The benefits of GDPR’s Article 30
Article 30 of GDPR requires organizations to build and maintain a record of all business activities that collect, use, store, and otherwise “process” personal data.1 Most organizations use a Record of Processing Activities (RPA) of EU individuals, more commonly referred to as a personal data inventory or data flow.2 The RPA includes details such as categories of personal data, data subjects, purpose of processing, data retention periods, technical/organizational controls and often other data points, like supporting information technology (IT) systems and applications.3 Organizations that prepared for the GDPR by completing RPAs across all jurisdictions, including the U.S. and California, are at an advantage in preparing for CCPA.
Although CCPA does not explicitly mandate the creation and maintenance of a RPA equivalent, the process can be leveraged to track the footprint of a California consumer’s personal information. It also can help an organization start the process of identifying third parties that hold personal information and serve as service providers if it did not start the process during GDPR compliance efforts. These actions are key to preparing for CCPA’s transparency requirement and administration of consumer rights requests. It can also help the organization start to reassess its relationship with third parties and the associated risks.
Last, while not all information attributes, e.g., purposes of processing, will need to be captured for CCPA, most will.
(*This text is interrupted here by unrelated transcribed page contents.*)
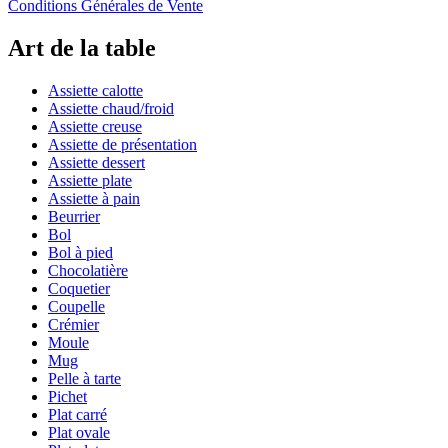
Conditions Générales de Vente
Art de la table
Assiette calotte
Assiette chaud/froid
Assiette creuse
Assiette de présentation
Assiette dessert
Assiette plate
Assiette à pain
Beurrier
Bol
Bol à pied
Chocolatière
Coquetier
Coupelle
Crémier
Moule
Mug
Pelle à tarte
Pichet
Plat carré
Plat ovale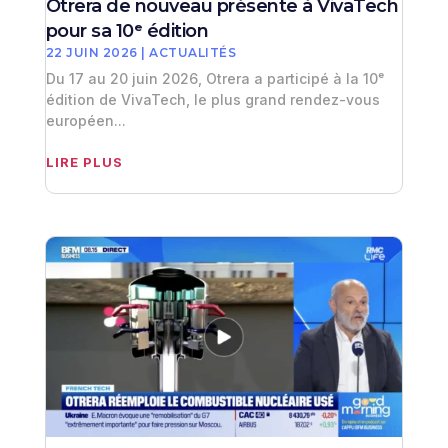
Otrera de nouveau présente à VivaTech
pour sa 10ᵉ édition
22 JUIN 2026
|
ACTUALITÉS
Du 17 au 20 juin 2026, Otrera a participé à la 10ᵉ
édition de VivaTech, le plus grand rendez-vous
européen...
LIRE PLUS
Many “GDPR” RPA automated tools are already being refined for CCPA purposes. KPMG’s experience with these tools can assist companies in operationalizing their efforts and planning for the future.
Where personal information lives
The California Attorney General delayed enforcement actions for six months - to July 2020 - however, companies will need to begin fulfilling requests starting January 1, 2020. IT and business departments must work hand-in-hand not just to locate and manage personal information but also to discover why the business collects and retains this information.
CCPA compliance requires companies to process right-to-deletion requests, but before they can either approve or deny requests, organizations must understand the data dependencies between systems and business processes as well as other legal and business requirements of the personal information inventory. While IT may know the types of personal information the business collects as well as where it sits and where else in the environment it may reside, the business knows why it’s collected, what the organization does with it, and why the business shares it with third parties. Understanding the information flow will help businesses process consumer management requests and deny certain deletion requests, based upon fraud protection and detection purposes, legal and tax purposes, or other reasons, such as scientific research.4
However, a process called “Shadow IT” challenges CCPA compliance. Many businesses keep informal records of personal information—in spreadsheets, files, and SharePoint—rather than utilizing the business-approved structured databases, e.g., client-relationship management systems. Before the company can honor customer rights requests and deletions, it must first address the Shadow IT by locating these sources and consolidating them. Very often, companies will need to capture both perspectives—the business and IT’s motivations and purpose behind housing personal information—and build or amend their inventory to address compliance, customer and business requirements.
Starting a data inventory and data map, along with a strategic and risk-based plan, can help businesses proactively manage and protect personal data the way consumers expect and be a differentiator in the market as similar laws are passed in the U.S.
Explore the fundamental synergies and critical variances of GDPR and CCPA in the first blog in our series on CCPA, “Accelerate CCPA readiness through GDPR capabilities.”
Our third and final blog, "Managing consumer rights," will delve further into detail on the different types of individual rights and the four stages of Consumer Rights Management. More information about our Privacy services.
1 Regulation (EU) 2016/679 of the European Parliament, April 2016, O.J. L 119.
2 O.J. L 119, p. 50.
3 O.J. L 119, p. 51.
4 California Consumer Privacy Act of 2018 (CCPA), Cal. Civ. Code § 1798.105(d), 2018.